Background Erectile dysfunction (ED) is a frequent comorbidity in patients with type 2 diabetes mellitus (T2DM), and is now increasingly considered a surrogate marker of endothelial dysfunction as well as a sentinel predictor of new-onset macroangiopathic events. Less attention, however, has been directed at the potential association of ED and microangiopathy in hyperglycaemic states. Methods We analyzed 221 consecutive male T2DM outpatients in whom ED was assessed by the International Index of Erectile Function (IIEF-5) questionnaire. ED(+) patients (IIEF-5 1–20; n = 83) were compared with an age-matched ED(−) cohort (IIEF-5 21–25; n = 51), with similar diabetes duration, in terms of cardiovascular (CV) risk factors, micro-/macroangiopathy and the United Kingdom Prospective Diabetes Study (UKPDS) risk score.
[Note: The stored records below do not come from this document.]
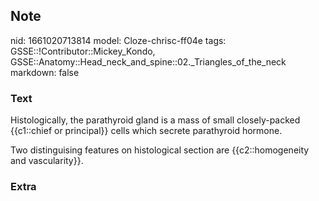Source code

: ## Note
nid: 1661020713814
model: Cloze-chrisc-ff04e
tags: GSSE::!Contributor::Mickey_Kondo, GSSE::Anatomy::Head_neck_and_spine::02._Triangles_of_the_neck
markdown: false

### Text
Histologically, the parathyroid gland is a mass of small
closely-packed {{c1::chief or principal}} cells which secrete
parathyroid hormone.
<div>
  Two distinguising features on histological section are
  {{c2::homogeneity and vascularity}}.
</div>

### Extra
Results Mean age and diabetes duration were 58 and 10 years, respectively. IIEF-5 score (1 S.D) was 23 (1) in ED(−) vs 11 (6) in ED(+). Anamnestic impotence and erectogenic drug use were reported by 52% and 36%, respectively, of ED(+) vs 12% and 8%, respectively, of ED(−) ( P < 0.0002 and P < 0.0001, respectively). The metabolic syndrome prevalence (88% vs 64%; P = 0.002) and central adiposity markers (waist, waist/height and visceral fat) were all significantly higher in ED(+). HbA 1c was similar in both groups: 7.5% (1.3%), and there were also no significant differences in smoking, blood pressure, HOMA insulin sensitivity, cholesterol and glomerular filtration rate. However, prevalences of retinopathy, polyneuropathy and elevated albuminuria, and the composite endpoint of peripheral artery disease, transient ischaemic attacks and/or stroke, were markedly increased in ED(+) (all P < 0.05). No differences were observed in coronary artery disease prevalence or in the UKPDS 10-year CV risk between the two ED groups. Conclusion IIEF-5-defined ED in men with T2DM is associated with a marked increase in the metabolic syndrome, central adiposity and microangiopathy. These data suggest that diagnosing ED in T2DM warrants detailed screening and monitoring for microangiopathy in target organs.